I asked the question, but a sickening
awareness was settling in, and I knew that hearing the answer would
be like opening the door on a monster in the closet.

“Well, the first month I sent you seventeen
yellow roses.”

I remembered that. I thought they were a
belated gesture for the funeral from a tardy sympathizer, wishing
to remain anonymous. I nodded, confirming their receipt.

“The next month I sent you the big box full
of every size Hershey Bar they make.”

I remembered that too. It was sort of like
the game show ‘Who Wants to be a Millionaire?’ but with the theme
‘Who Wants to Eat Chocolate?’ instead. I chuckled at the memory. I
was delighted, initially, at the jackpot of chocolate I’d received,
and the funny, homemade trivia game that accompanied it, but ever
since then I hadn’t been able to eat another Hershey Bar. I
probably never would again.

“When you got your license I sent you the
little pink Corvette.”

He smiled big at his memory of that. I did
too.

“That was you? I loved that! But how did you
know to include a Skipper, instead of a Barbie?”
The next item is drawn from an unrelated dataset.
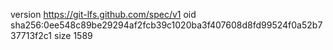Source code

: version https://git-lfs.github.com/spec/v1
oid sha256:0ee548c89be29294af2fcb39c1020ba3f407608d8fd99524f0a52b737713f2c1
size 1589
He seemed pleased to explain.

“Well, I heard your grandpa call you
‘Skipper’ and I took a chance. It seemed pretty likely, though. You
do look very much like a Skipper doll, you know,” he teased me.

“Yeah, I know. Short, skinny and no chest. A
perfect likeness. Wonderful isn’t it?” I retorted in a
self-deprecating huff.

His eyes melted and I could feel the
answering warmth in my chest.

“Yes. You’re wonderful, Ellie. I think
you…and your chest…are absolutely perfect.”

He smiled that rakish grin I loved and I
tried to focus on that instead of being embarrassed about my
Skipper figure, which he’d just commented on.